### What you have to do
Only lines with the word "local" are wanted; copy each of them from the listing below.

### Given information

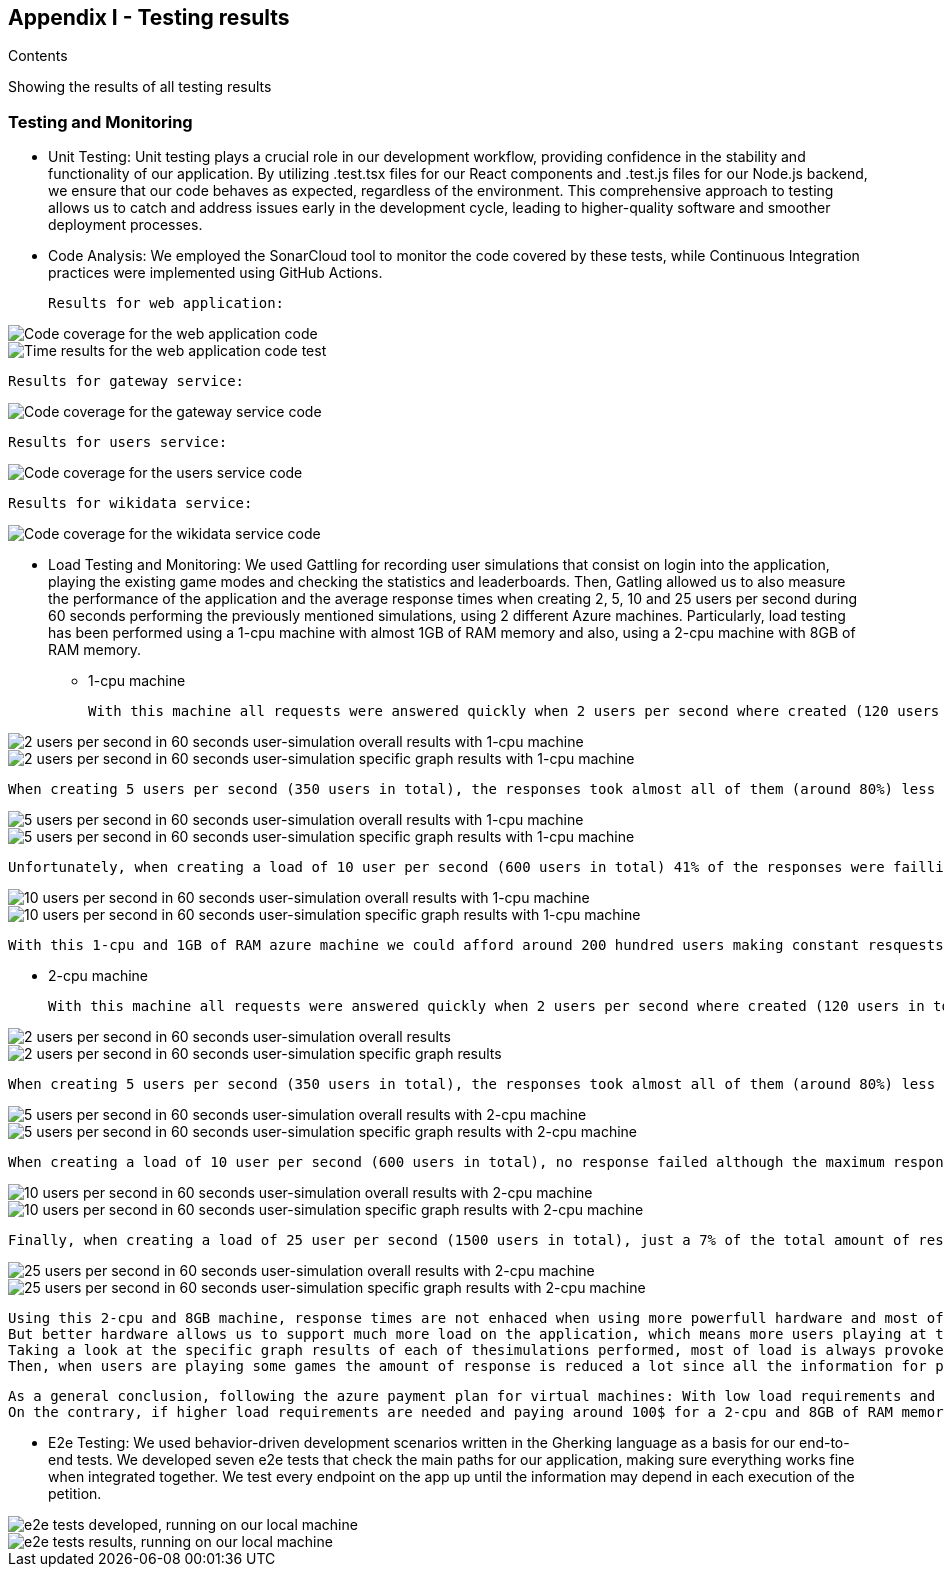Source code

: ifndef::imagesdir[:imagesdir: ../images]

[[section-appendix1]]
== Appendix I - Testing results

[role="arc42help"]

****
.Contents

Showing the results of all testing results

****

=== Testing and Monitoring
 - Unit Testing: Unit testing plays a crucial role in our development workflow, providing confidence in the stability and functionality of our application. By utilizing .test.tsx files for our React components and .test.js files for our Node.js backend, we ensure that our code behaves as expected, regardless of the environment. This comprehensive approach to testing allows us to catch and address issues early in the development cycle, leading to higher-quality software and smoother deployment processes.
 - Code Analysis: We employed the SonarCloud tool to monitor the code covered by these tests, while Continuous Integration practices were implemented using GitHub Actions.

    Results for web application:

image::webapp-coverage1.png["Code coverage for the web application code"]

image::webapp-coverage2.png["Time results for the web application code test"]

    Results for gateway service:

image::gateway-coverage.png["Code coverage for the gateway service code"]

    Results for users service:

image::users-coverage.png["Code coverage for the users service code"]

    Results for wikidata service:

image::wikidata-coverage.png["Code coverage for the wikidata service code"]

 - Load Testing and Monitoring: We used Gattling for recording user simulations that consist on login into the application, playing the existing game modes and checking the statistics and leaderboards. Then, Gatling allowed us to also measure the performance of the application and the average response times when creating 2, 5, 10 and 25 users per second during 60 seconds performing the previously mentioned simulations, using 2 different Azure machines. 
 Particularly, load testing has been performed using a 1-cpu machine with almost 1GB of RAM memory and also, using a 2-cpu machine with 8GB of RAM memory.
  
  ** 1-cpu machine 
  
  With this machine all requests were answered quickly when 2 users per second where created (120 users in total) with almost all requests responding in less than 1 second with a minimum response time of just 24 milliseconds and a maximum reponse time of 1.6 seconds.
    
image::2users-secA.png["2 users per second in 60 seconds user-simulation overall results with 1-cpu machine"]
image::2users-secB.png["2 users per second in 60 seconds user-simulation specific graph results with 1-cpu machine"]

    When creating 5 users per second (350 users in total), the responses took almost all of them (around 80%) less than a second with a minimum response time of 24 milliseconds, but with a maximum response time of 10 seconds which is a huge amount of time for a web application.
   
image::5users-secA.png["5 users per second in 60 seconds user-simulation overall results with 1-cpu machine"]
image::5users-secB.png["5 users per second in 60 seconds user-simulation specific graph results with 1-cpu machine"]

    Unfortunately, when creating a load of 10 user per second (600 users in total) 41% of the responses were failling and around 70% of the responses where failing or taking more than a second to be answered. For sure, when creating even more load, almost all response were going to fail.

image::10users-secA.png["10 users per second in 60 seconds user-simulation overall results with 1-cpu machine"]
image::10users-secB.png["10 users per second in 60 seconds user-simulation specific graph results with 1-cpu machine"]

    With this 1-cpu and 1GB of RAM azure machine we could afford around 200 hundred users making constant resquests without having a denial of service and providing reasonable requests' response times.

 ** 2-cpu machine 

    With this machine all requests were answered quickly when 2 users per second where created (120 users in total) with almost all requests responding in less than 1 second with a minimum response time of just 24 milliseconds and a maximum reponse time of 1.8 seconds.
    
image::2-2users-secA.png["2 users per second in 60 seconds user-simulation overall results"]
image::2-2users-secB.png["2 users per second in 60 seconds user-simulation specific graph results"]

    When creating 5 users per second (350 users in total), the responses took almost all of them (around 80%) less than a second with a minimum response time of 24 milliseconds, but with a maximum response time of 10 seconds which is exactly the same time we obtained with the other machine and a similar mean response time.
   
image::2-5users-secA.png["5 users per second in 60 seconds user-simulation overall results with 2-cpu machine"]
image::2-5users-secB.png["5 users per second in 60 seconds user-simulation specific graph results with 2-cpu machine"]

    When creating a load of 10 user per second (600 users in total), no response failed although the maximum response time was 58 seconds with a mean response time of 2 seconds, which meant that almost every respone took less than a second.

image::2-10users-secA.png["10 users per second in 60 seconds user-simulation overall results with 2-cpu machine"]
image::2-10users-secB.png["10 users per second in 60 seconds user-simulation specific graph results with 2-cpu machine"]

    Finally, when creating a load of 25 user per second (1500 users in total), just a 7% of the total amount of response failed and the maximum response time was 60 seconds with a mean response time of 5 seconds.

image::2-10users-secA.png["25 users per second in 60 seconds user-simulation overall results with 2-cpu machine"]
image::2-10users-secB.png["25 users per second in 60 seconds user-simulation specific graph results with 2-cpu machine"]

    Using this 2-cpu and 8GB machine, response times are not enhaced when using more powerfull hardware and most of the work should be done programatically by improving our software. 
    But better hardware allows us to support much more load on the application, which means more users playing at the same time. This time, we could support more 400, but less than 800 simultaneous users.
    Taking a look at the specific graph results of each of thesimulations performed, most of load is always provoked at the beggining of the simulation when the users have to login. 
    Then, when users are playing some games the amount of response is reduced a lot since all the information for playing the game is asked at the beggining.

    As a general conclusion, following the azure payment plan for virtual machines: With low load requirements and just paying around 35$ each month we could afford a 1-cpu and 1GB RAM memory web server supporting around 200 simultaneous users using the application at the same time.
    On the contrary, if higher load requirements are needed and paying around 100$ for a 2-cpu and 8GB of RAM memory server, the amount of supported users is more than duplicated supporting more than 400 simultaneous users. 


 - E2e Testing: We used behavior-driven development scenarios written in the Gherking language as a basis for our end-to-end tests.
    We developed seven e2e tests that check the main paths for our application, making sure everything works fine when integrated together. We test every endpoint on the app up until the information may depend in each execution of the petition.

image::e2e-tests.png["e2e tests developed, running on our local machine"]
image::e2e-results.png["e2e tests results, running on our local machine"]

######

### Answer to the exercise
image::e2e-tests.png["e2e tests developed, running on our local machine"]
image::e2e-results.png["e2e tests results, running on our local machine"]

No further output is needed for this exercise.